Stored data
________________________

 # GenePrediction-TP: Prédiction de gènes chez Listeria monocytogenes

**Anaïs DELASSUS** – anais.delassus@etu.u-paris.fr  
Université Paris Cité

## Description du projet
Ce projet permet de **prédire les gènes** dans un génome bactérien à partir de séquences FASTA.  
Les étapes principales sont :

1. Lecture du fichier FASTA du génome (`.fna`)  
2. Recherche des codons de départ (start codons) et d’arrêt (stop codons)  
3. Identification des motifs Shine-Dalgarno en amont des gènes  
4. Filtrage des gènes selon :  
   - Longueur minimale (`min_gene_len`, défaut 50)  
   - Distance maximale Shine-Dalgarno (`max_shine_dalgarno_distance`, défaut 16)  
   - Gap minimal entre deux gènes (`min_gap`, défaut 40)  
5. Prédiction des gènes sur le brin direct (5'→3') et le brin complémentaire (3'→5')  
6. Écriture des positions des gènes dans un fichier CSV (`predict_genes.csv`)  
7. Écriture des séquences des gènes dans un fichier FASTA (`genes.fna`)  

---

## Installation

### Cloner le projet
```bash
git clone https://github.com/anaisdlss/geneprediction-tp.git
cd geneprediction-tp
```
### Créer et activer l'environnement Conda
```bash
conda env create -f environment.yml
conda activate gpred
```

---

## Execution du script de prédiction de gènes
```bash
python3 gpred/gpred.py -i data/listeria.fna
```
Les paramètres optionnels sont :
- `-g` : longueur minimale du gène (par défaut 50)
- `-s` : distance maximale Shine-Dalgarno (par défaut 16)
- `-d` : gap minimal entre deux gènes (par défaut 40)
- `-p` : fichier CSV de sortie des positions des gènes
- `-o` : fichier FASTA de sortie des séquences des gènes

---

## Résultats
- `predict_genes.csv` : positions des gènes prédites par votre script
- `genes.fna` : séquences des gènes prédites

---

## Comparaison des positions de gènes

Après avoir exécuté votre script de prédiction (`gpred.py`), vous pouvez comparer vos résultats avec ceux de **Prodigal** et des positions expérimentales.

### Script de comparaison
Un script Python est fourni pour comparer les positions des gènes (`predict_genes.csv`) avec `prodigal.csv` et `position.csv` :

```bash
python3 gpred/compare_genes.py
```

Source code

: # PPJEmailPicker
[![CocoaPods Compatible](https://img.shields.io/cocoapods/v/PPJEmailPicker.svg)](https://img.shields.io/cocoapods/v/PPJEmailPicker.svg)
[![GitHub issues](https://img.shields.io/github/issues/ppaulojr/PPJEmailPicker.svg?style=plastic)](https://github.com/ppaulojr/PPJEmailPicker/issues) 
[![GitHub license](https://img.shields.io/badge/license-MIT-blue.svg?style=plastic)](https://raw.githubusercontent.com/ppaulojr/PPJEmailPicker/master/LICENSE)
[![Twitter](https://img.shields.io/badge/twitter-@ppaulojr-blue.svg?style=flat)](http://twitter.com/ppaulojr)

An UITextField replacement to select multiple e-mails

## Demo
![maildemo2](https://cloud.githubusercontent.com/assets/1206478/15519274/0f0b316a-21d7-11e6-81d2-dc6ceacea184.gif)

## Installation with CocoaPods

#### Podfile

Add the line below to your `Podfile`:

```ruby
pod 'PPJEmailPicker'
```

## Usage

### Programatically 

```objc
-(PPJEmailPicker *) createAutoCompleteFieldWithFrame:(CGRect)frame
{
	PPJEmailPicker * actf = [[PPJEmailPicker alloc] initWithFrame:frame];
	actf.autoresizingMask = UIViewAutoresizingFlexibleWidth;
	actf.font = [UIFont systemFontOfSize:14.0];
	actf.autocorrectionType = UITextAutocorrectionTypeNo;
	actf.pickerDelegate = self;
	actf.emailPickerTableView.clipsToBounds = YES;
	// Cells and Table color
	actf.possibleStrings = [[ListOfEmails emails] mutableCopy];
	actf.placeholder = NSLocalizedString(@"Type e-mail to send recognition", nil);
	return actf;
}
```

________________________

Assignment:
Could you restate word for word the lines above from the one containing "- Distance maximale" through the one containing "6. Écriture des", both included, and nothing else?

Exercise output:
   - Distance maximale Shine-Dalgarno (`max_shine_dalgarno_distance`, défaut 16)  
   - Gap minimal entre deux gènes (`min_gap`, défaut 40)  
5. Prédiction des gènes sur le brin direct (5'→3') et le brin complémentaire (3'→5')  
6. Écriture des positions des gènes dans un fichier CSV (`predict_genes.csv`)  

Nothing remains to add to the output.